One of the things that has been identified in Dunedin Botanic Garden’s strategic plans is strengthening education, and hiring a full-time education staff member is a necessary step to achieve that.  Wheeler is hopeful that once their 150th anniversary is behind them, they can begin focusing more on education.

The Sustainable Backyard: a laboratory for tertiary students

During one of my first visits to the Sustainable Backyard, I encountered a class of tertiary students using the garden to identify plants.  I introduced myself to the instructor and asked for a follow-up interview.  After several failed attempts, I finally met with Antoinette in the shade of the Sustainable Backyard.  Antoinette is a faculty member in the Landscape Department at Wintec, a polytechnic school that sits adjacent to Hamilton Gardens, and shared the ways in which she builds sustainability into her landscape design classes.

“I use this particular garden in two formal classes: Landscape Design 2 and Theory of Landscape Design.  I tend to focus quite heavily on ecological health and using ecology as a basis for design.  We touch on permaculture in terms of edible gardens and relationships between plants and people and the function they satisfy.  But it sits within a bigger picture of ecology.  We look at house angles, sun angles, shade, etcetera.

I love coming down here to show students the relationships between plants and that plants should satisfy more than one function, such as attracting birds and providing color.  Aesthetics is one.  It’s quite interesting.  It’s a much healthier landscape compared to many landscapes designed by others.  It’s based on function; Form follows function.

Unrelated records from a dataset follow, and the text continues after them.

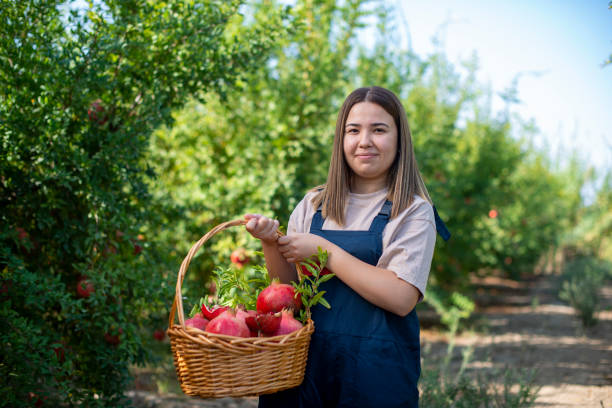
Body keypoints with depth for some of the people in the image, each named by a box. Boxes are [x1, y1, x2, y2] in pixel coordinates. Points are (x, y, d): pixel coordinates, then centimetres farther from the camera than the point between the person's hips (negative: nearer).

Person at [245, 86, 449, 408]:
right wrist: (270, 244, -10)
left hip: (377, 371, -3)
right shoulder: (313, 205, 8)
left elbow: (401, 298, -17)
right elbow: (288, 285, 9)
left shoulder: (414, 212, -5)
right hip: (306, 358, 4)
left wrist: (323, 250, -16)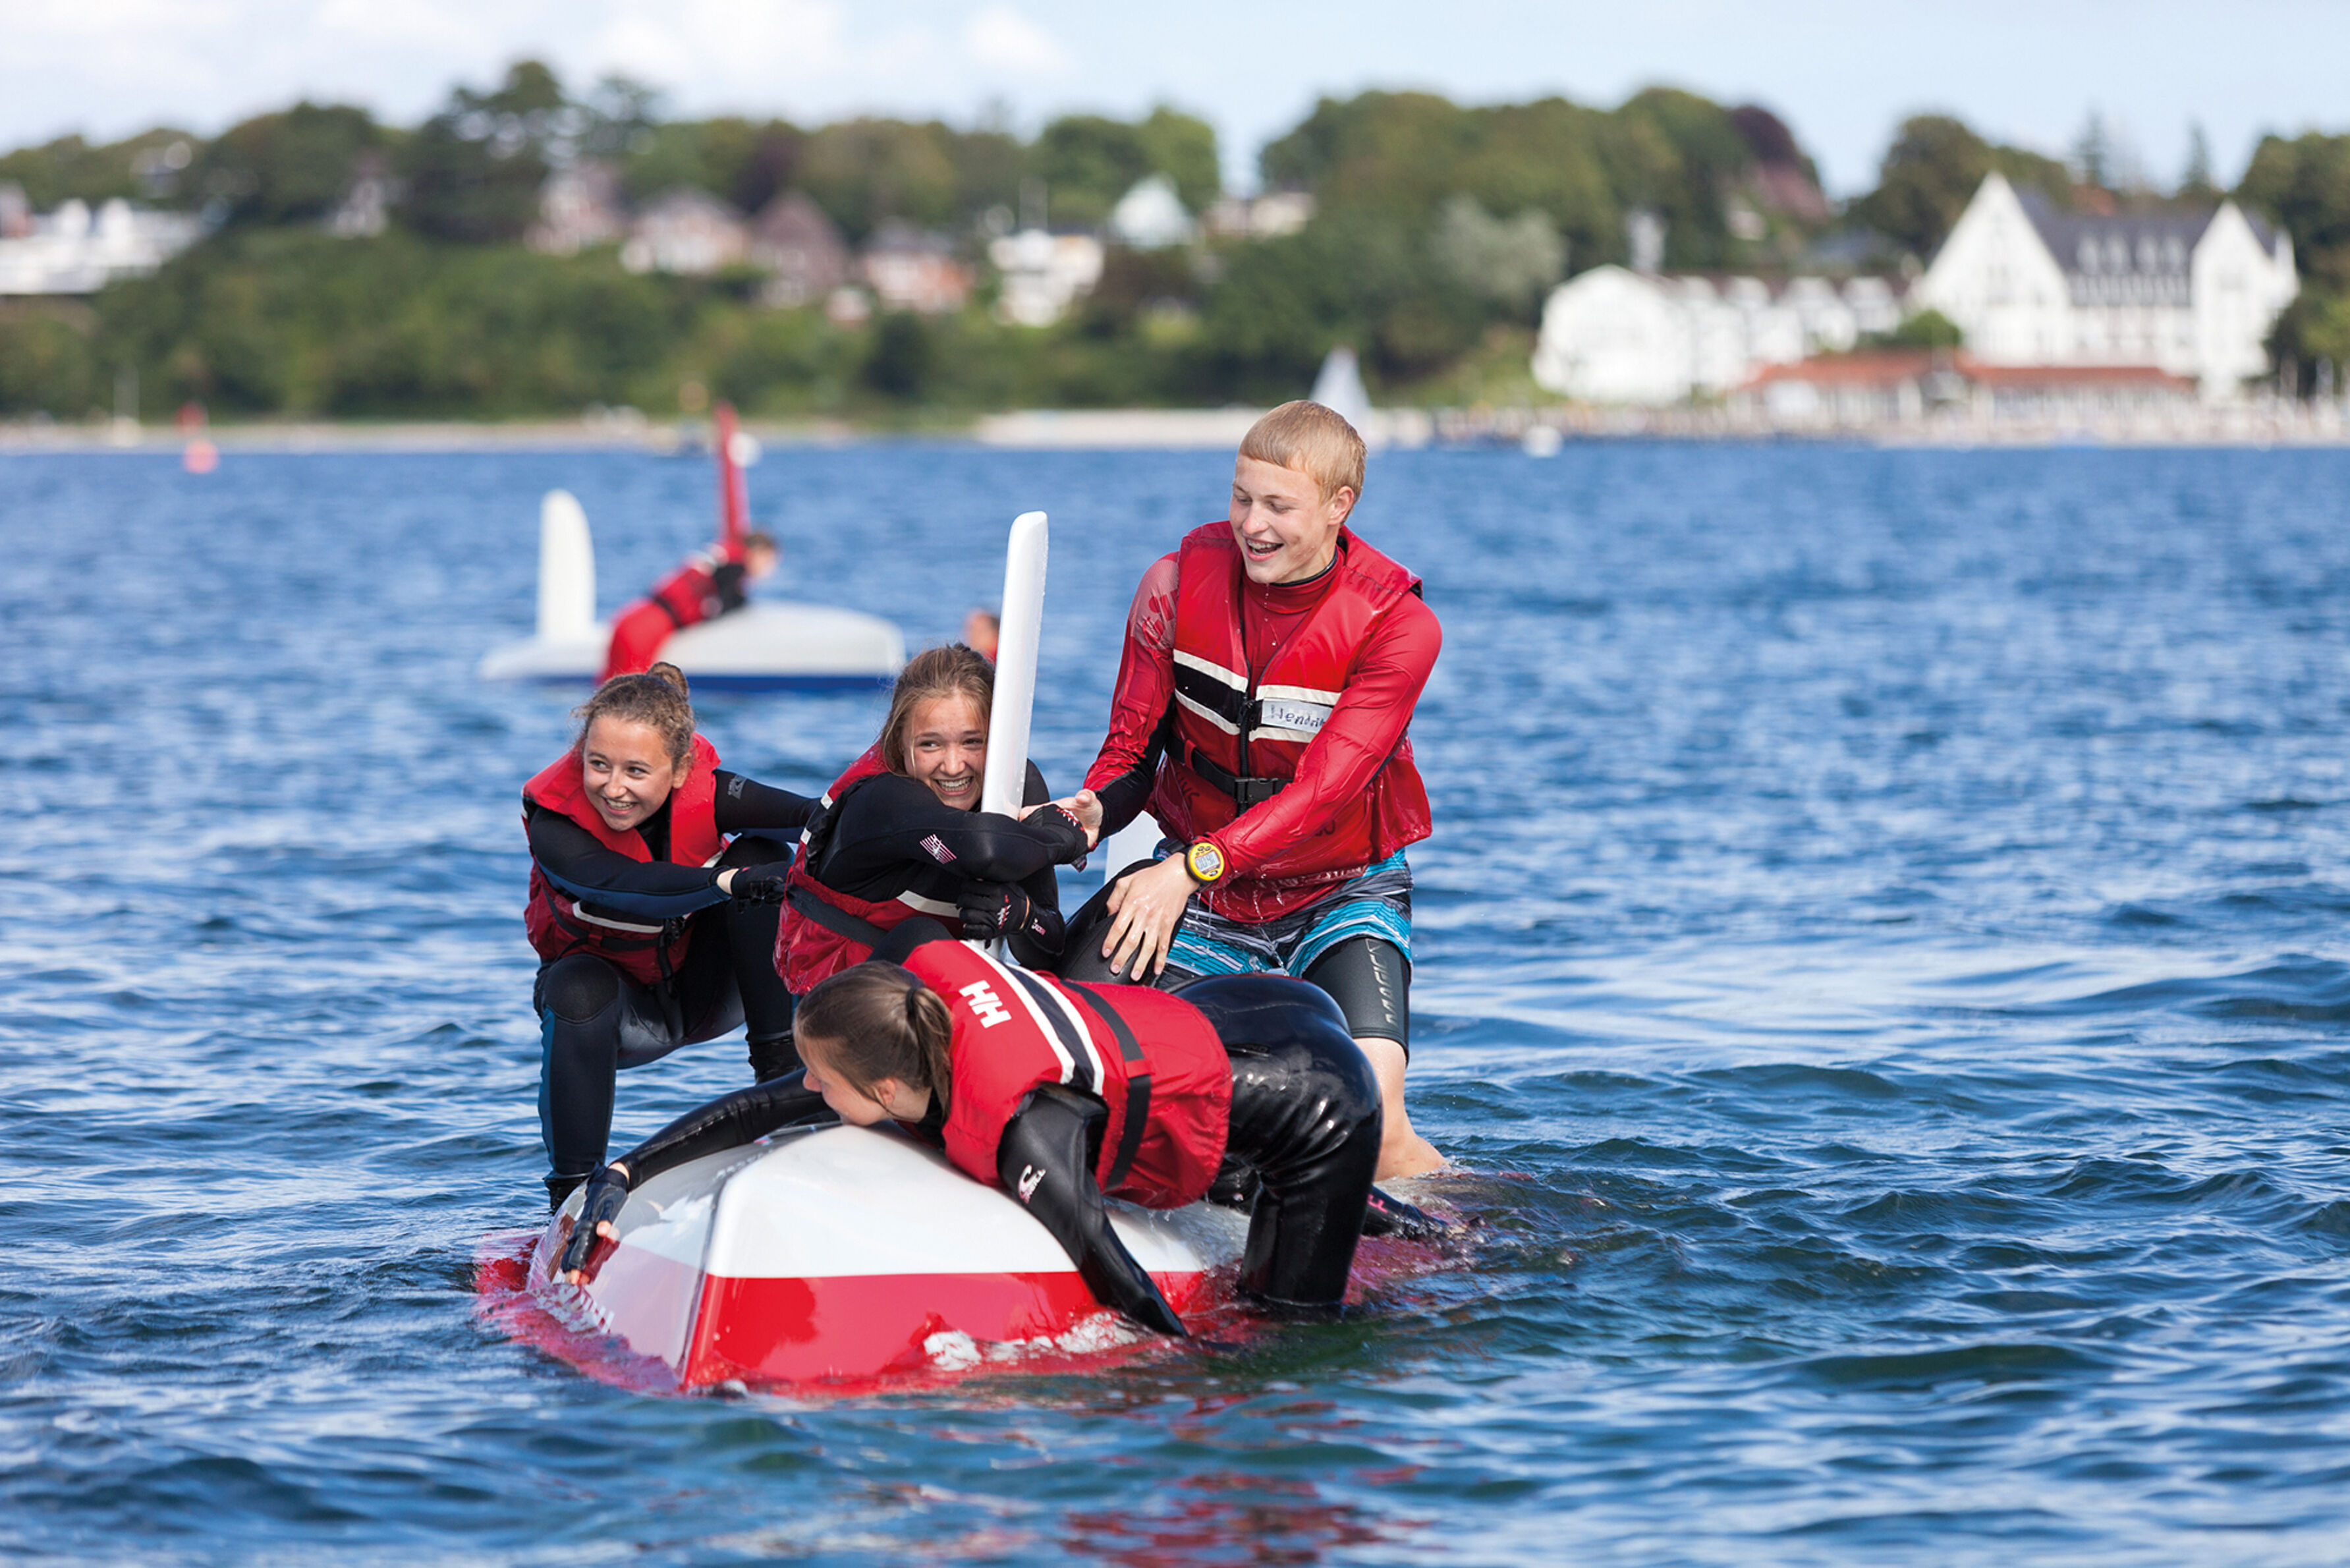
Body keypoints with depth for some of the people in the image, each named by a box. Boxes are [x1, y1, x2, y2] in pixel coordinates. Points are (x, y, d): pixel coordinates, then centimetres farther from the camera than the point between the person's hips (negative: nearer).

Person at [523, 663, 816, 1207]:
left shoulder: (705, 793, -24)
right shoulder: (553, 824, -29)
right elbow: (625, 887, -49)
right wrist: (730, 882, -66)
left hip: (707, 990, 2)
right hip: (621, 1001, -2)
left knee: (763, 853, -23)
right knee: (579, 993, -37)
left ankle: (783, 1064, -17)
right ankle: (571, 1194, -24)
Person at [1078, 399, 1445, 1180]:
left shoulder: (1397, 626, -17)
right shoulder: (1178, 585, -7)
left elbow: (1323, 789, -24)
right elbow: (1131, 751, -1)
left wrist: (1195, 866, -37)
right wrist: (1088, 815, -25)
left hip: (1339, 891, -3)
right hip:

I’ve taken my students on a field trip to Waimarie Community Garden [started by the Hamilton Permaculture Trust]. We extend it into farms as well.  Farming is huge here – it’s also a huge polluter.  We’re looking at ways of improving the landscape, not just stopping phosphates from going to river, but by putting edible plants in the riparian zone.

 

Fejoah Tree in The Sustainable Backyard

We talk about ecosystem services, and there’s a bit of focusing on monoculture.   Monoculture is highly open to risks of collapse.  Then there’s biodiversity. And then there’s an ‘in between’, where production is balanced with biodiversity.  So get in fruit trees.  Open your mind to the plant world.  I want them saying, “I can use fejoahs and pine nuts in my design.”

 

My Landscape Design Two class is all theory.  We do plant identification and spend  one week on edible plants.  I try to have them look at the landscape in an edible way.  If you’re going to plant a box hedge, you can use chili or guava.  Look at forms of plants we’ve always used in our backyard, but look at them from a different angle.  When you have climbing plants, you can have them growing up your corn, for example.

I have a nice video of Nigel Wilson and he’s building a garden in the desert and he’s creating an amazing food producing, lush forest.  It’s great to show them that.  My experience with education is it’s a jumping off point. I just try to wow them with stuff so they can take what they need or want.  My students are between the ages of 19 and 30.  Some day they might think about permaculture, or growing beans up their corn.

Usually they’re really interested.  They’re really interested in cutting edge technology.  Green roofs were very popular this year.  We usually tend to bombard young people with a whole bunch of terrible statistics, instead of showing them what they can do.